3 Because of the fragrance of your good ointments,
Your name is ointment poured forth;
Therefore the virgins love you.
4 Draw me away! “

Song of Solomon 1:2-4

“Dear God, I think about you sometimes even when I am not praying.” 

Elliot, “Children’s Letters to God”

It may seem heretical, but it seems that spiritual growth is being reduced to ‘bullet points’ of a presentation. And that really does scare me.  We are looking to fall into a trap ‘head over heels’ right into a place that has promised so much, and yet delivers so little. We have been reduced to a mindset of which the ‘disciplines’ of the Christian life have become formulaic, and  robotical.  Somehow, we are missing the purpose as our discipleship begins to grow hard and slowly turns to stone.

But a kiss, on the other hand, is undefinable; it can’t be quantified and defies rules.

I fear the formula, and repudiate the rules.  I am disturbed that our discipleship can become self-moving, self-regulating, self-starting.

When will realize that Jesus is looking for lovers?  Somehow we think we can extract romance, diminish intimacy and choose to walk mechanically through life.  We are losing our created and given purpose to be in close fellowship with Him.

There is a monstrous industry in all of this, a callous system. With the absence of an intimacy with Jesus, the following will actually become dangerous.
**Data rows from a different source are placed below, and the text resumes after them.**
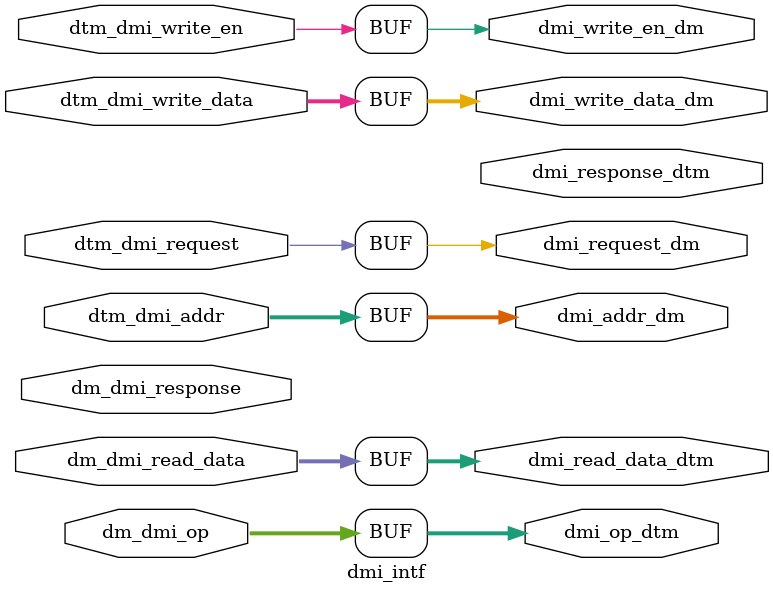
<source format=v>


//--------------------------------------------------------------------------
// Include File
//--------------------------------------------------------------------------
`include "debug_defines.v"

//--------------------------------------------------------------------------
// Module
//--------------------------------------------------------------------------
module dmi_intf #(
    parameter DMI_ABITIS = 6
)
//--------------------------------------------------------------------------
// Ports
//--------------------------------------------------------------------------
(
    // inputs from dtm
    input wire [DMI_ABITIS-1:0]  dtm_dmi_addr,
    input wire [31:0]            dtm_dmi_write_data,
    input wire                   dtm_dmi_write_en,
    input wire                   dtm_dmi_request,

    // from dm
    input wire                   dm_dmi_response,
    input [1:0]                  dm_dmi_op,
    input [31:0]                 dm_dmi_read_data,

    // outputs to dm
    output wire [DMI_ABITIS-1:0] dmi_addr_dm,
    output wire [31:0]           dmi_write_data_dm,
    output wire                  dmi_write_en_dm,
    output wire                  dmi_request_dm,

    // to dtm
    output wire                  dmi_response_dtm,
    output wire [1:0]            dmi_op_dtm,
    output wire [31:0]           dmi_read_data_dtm
);

//--------------------------------------------------------------------------
// Design: dmi intergace is only one master and slave
//--------------------------------------------------------------------------
assign dmi_addr_dm       = dtm_dmi_addr;
assign dmi_write_data_dm = dtm_dmi_write_data;
assign dmi_write_en_dm   = dtm_dmi_write_en;
assign dmi_request_dm    = dtm_dmi_request;
assign dmi_response_dtm  = dmi_response_dtm;
assign dmi_op_dtm        = dm_dmi_op;
assign dmi_read_data_dtm = dm_dmi_read_data;

endmodule
//--------------------------------------------------------------------------

</source>
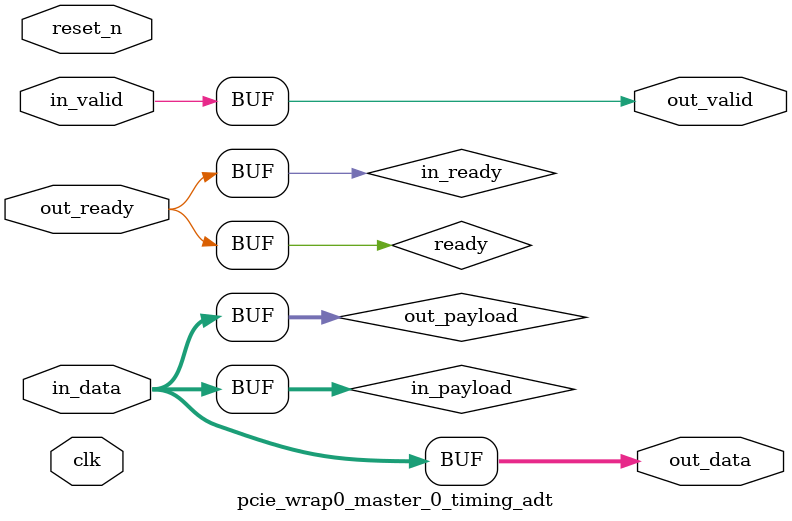
<source format=v>

`timescale 1ns / 100ps
module pcie_wrap0_master_0_timing_adt (
    
      // Interface: clk
      input              clk,
      // Interface: reset
      input              reset_n,
      // Interface: in
      input              in_valid,
      input      [ 7: 0] in_data,
      // Interface: out
      output reg         out_valid,
      output reg [ 7: 0] out_data,
      input              out_ready
);




   // ---------------------------------------------------------------------
   //| Signal Declarations
   // ---------------------------------------------------------------------

   reg  [ 7: 0] in_payload;
   reg  [ 7: 0] out_payload;
   reg  [ 0: 0] ready;
   reg          in_ready;
   // synthesis translate_off
   always @(negedge in_ready) begin
      $display("%m: The downstream component is backpressuring by deasserting ready, but the upstream component can't be backpressured.");
   end
   // synthesis translate_on   


   // ---------------------------------------------------------------------
   //| Payload Mapping
   // ---------------------------------------------------------------------
   always @* begin
     in_payload = {in_data};
     {out_data} = out_payload;
   end

   // ---------------------------------------------------------------------
   //| Ready & valid signals.
   // ---------------------------------------------------------------------
   always @* begin
     ready[0] = out_ready;
     out_valid = in_valid;
     out_payload = in_payload;
     in_ready = ready[0];
   end




endmodule


</source>
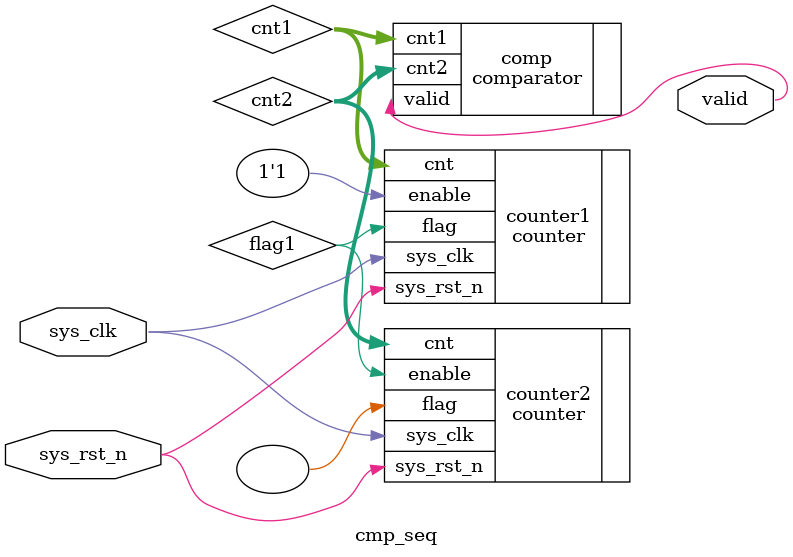
<source format=v>
module cmp_seq (
    input sys_clk,
    input sys_rst_n,
    output valid
);
    wire [3:0] cnt1, cnt2;
    wire flag1;

    // Instantiate counter 1
    counter counter1 (
        .sys_clk(sys_clk),
        .sys_rst_n(sys_rst_n),
        .enable(1'b1),
        .cnt(cnt1),
        .flag(flag1)
    );

    // Instantiate counter 2
    counter counter2 (
        .sys_clk(sys_clk),
        .sys_rst_n(sys_rst_n),
        .enable(flag1),
        .cnt(cnt2),
        .flag()
    );

    // Instantiate comparator
    comparator comp (
        .cnt1(cnt1),
        .cnt2(cnt2),
        .valid(valid)
    );
endmodule
</source>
  • formulas, counselors, life-coaches
  • training programs,
  • media: books, podcasts, TV
  • conferences, prophetic worship
  • magazines, “special” books
  • inspirational speakers, favorite Bible teachers
  • and even websites, (like this one!)

We often turn to them to get what we think we need. The delusion is that we can become moral and true, without an intimacy with Jesus. I guarantee this, without a deep intimacy with Him, these “things” will invariably disappoint us. But truly, we seldom do intimacy well.

Authentic growth will not happen overnight.  Many get so disappointed, and disillusioned that they just quit walking and become hardened aand very unhappy. They may or may not become apostate. The Lord sees them, and loves them at a distance.

We can’t use the above list, but the Holy Spirit can.  He uses these things, but there can never be confusion on who is working. I must relate to Him and strengthened in His strength.  I must be as intimate as I can in His presence.

There can never be an authentic spirituality, without a real romance with Jesus We must be taken up with Him and enthralled.  We must recover the “courtship of the Lord.” Prayer starts to become a passionate tryst, and worship an affair of the heart.  This where we meet begin to meet him directly, and authentically.

For good people, God is a religion. For the saints he is a kiss and an embrace.

Passion, and not principles (even if they are noble ones) will carry the day. It’s about desperation, not obligation.  I will be the first to admit that these maybe these differences seem subtle and trivial, but they’re not.  Romance brings roses to a rendezvous, with a passionate and openly declared ‘first love.’ Yet so often we shuffle in and grovel to bring our list of things we need or want. Few be the lovers, that find true contentment and freedom and real peace when they are alone with their Beloved.